## Extrait
= = =

Le mûrissement rapide ou l’extraction de vanille verte ne sont pas de nouvelles  technologies mais nous croyons que la récolte de 2016 est la première à être aussi sévèrement affectée par ces pratiques puisque plusieurs entreprises poussent leurs fournisseurs sur le terrain à se conformer.  Naturellement les grandes entreprises riches en capital sont les premières à prendre ces genres de risque car le rendement des investissements pourrait être très considérable en effet et les actionnaires seraient très heureux.  Cependant ces même actionnaires paieront le prix dans le cas d’une réaction défavorable des consommateurs par rapport à ce qu’on ne peut qualifier que de pratiques d’affaire abusives qui à notre avis profitent des personnes les plus vulnérables sur la planète.

 

(L’ironie c’est que ces même entreprises s’efforcent constamment de se promouvoir comme étant de bons citoyens corporatifs responsables qui assurent la durabilité de l’environnement et la viabilité de l’industrie  par leurs pratiques de commerce équitable et leurs programmes avec « The Rain Forest Alliance » entre autres.   Malheureusement ces programmes ne représentent qu’une fraction de leurs achats globaux.)

 

À notre avis il n’y a aucune raison logique pour la hausse de prix de la vanille que nous constatons dans le marché aujourd’hui.  Les prix avaient augmenté considérablement de 2013-2015 et  nous jugeons que c’était justifié par une pénurie de fournitures et une demande accrue.  La pression que nous voyons sur le marché aujourd’hui est davantage le résultat de l’anxiété et la cupidité corporative plus que tout autre chose.  Nous croyons fermement que sans l’arrivée du mûrissement accéléré et l’extraction des gousses de vanille vertes, le marché ne connaîtrait pas le chaos qu’il vit aujourd’hui.  Plus vite la correction du marché,  meilleures seront les perspectives  pour ceux qui croient encore à l’accessibilité  de gousses de vanille de Madagascar de haute qualité, mûrie selon les méthodes traditionnelles pour tous les secteurs du marché mondial de la vanille.

= = =

## Données fournies
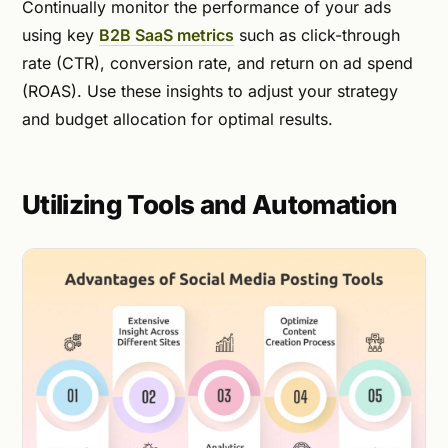
Continually monitor the performance of your ads
using key
B2B SaaS metrics
such as click-through
rate (CTR), conversion rate, and return on ad spend
(ROAS). Use these insights to adjust your strategy
and budget allocation for optimal results.
Utilizing Tools and Automation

= = =

## Questions sur l'extrait
[1] Recopiez le passage de l'extrait sur le marché de la vanille qui va de « À notre avis il » jusqu'à « de la vanille. ».
[2] Répondez brièvement à partir de l'extrait sur le marché de la vanille.
(a) Quelle récolte est présentée comme la première à être aussi sévèrement affectée par le mûrissement rapide et l'extraction de vanille verte ?
(b) Au cours de quelle période les prix avaient-ils augmenté considérablement ?
(c) Quelles causes jugent les auteurs justifier cette hausse de prix antérieure ?

## Réponses par question
[1]
À notre avis il n’y a aucune raison logique pour la hausse de prix de la vanille que nous constatons dans le marché aujourd’hui.  Les prix avaient augmenté considérablement de 2013-2015 et  nous jugeons que c’était justifié par une pénurie de fournitures et une demande accrue.  La pression que nous voyons sur le marché aujourd’hui est davantage le résultat de l’anxiété et la cupidité corporative plus que tout autre chose.  Nous croyons fermement que sans l’arrivée du mûrissement accéléré et l’extraction des gousses de vanille vertes, le marché ne connaîtrait pas le chaos qu’il vit aujourd’hui.  Plus vite la correction du marché,  meilleures seront les perspectives  pour ceux qui croient encore à l’accessibilité  de gousses de vanille de Madagascar de haute qualité, mûrie selon les méthodes traditionnelles pour tous les secteurs du marché mondial de la vanille.

[2]
(a) La récolte de 2016.
(b) De 2013 à 2015.
(c) Une pénurie de fournitures et une demande accrue.